Camera settings data:
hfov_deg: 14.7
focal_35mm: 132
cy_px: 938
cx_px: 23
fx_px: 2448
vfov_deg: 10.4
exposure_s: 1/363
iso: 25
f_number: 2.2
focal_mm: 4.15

* * *

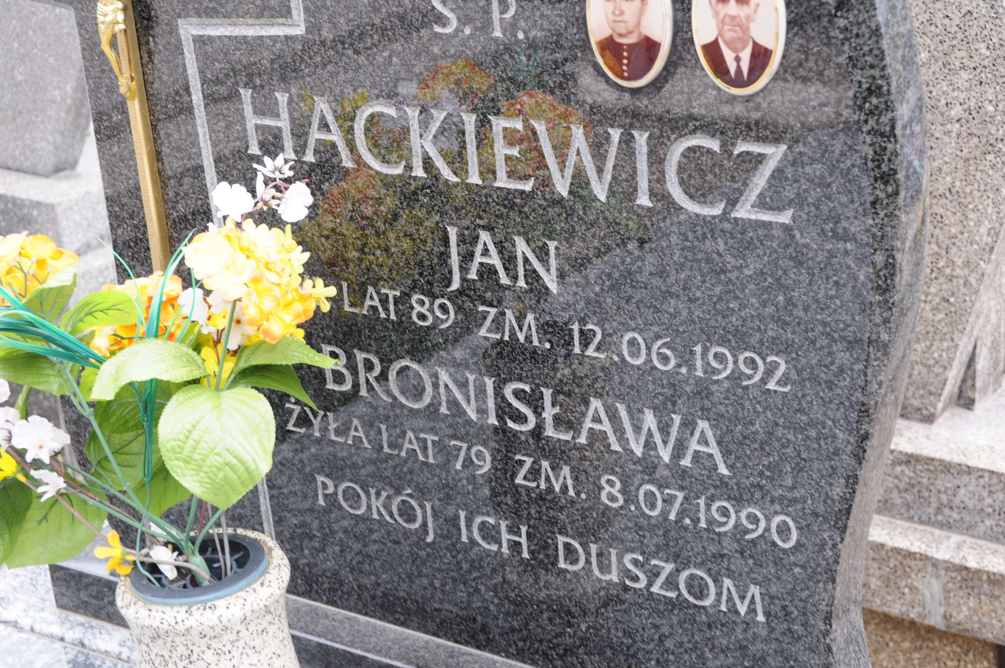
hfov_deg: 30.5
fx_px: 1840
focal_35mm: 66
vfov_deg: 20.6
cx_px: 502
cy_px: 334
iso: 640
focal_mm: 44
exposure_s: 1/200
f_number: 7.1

Task description: Only one stretch of the data above is needed. Restate it word for word, from the line containing "hfov_deg: 14.7" through the line containing "focal_mm: 4.15", both ends included.

Solution to this exercise:
hfov_deg: 14.7
focal_35mm: 132
cy_px: 938
cx_px: 23
fx_px: 2448
vfov_deg: 10.4
exposure_s: 1/363
iso: 25
f_number: 2.2
focal_mm: 4.15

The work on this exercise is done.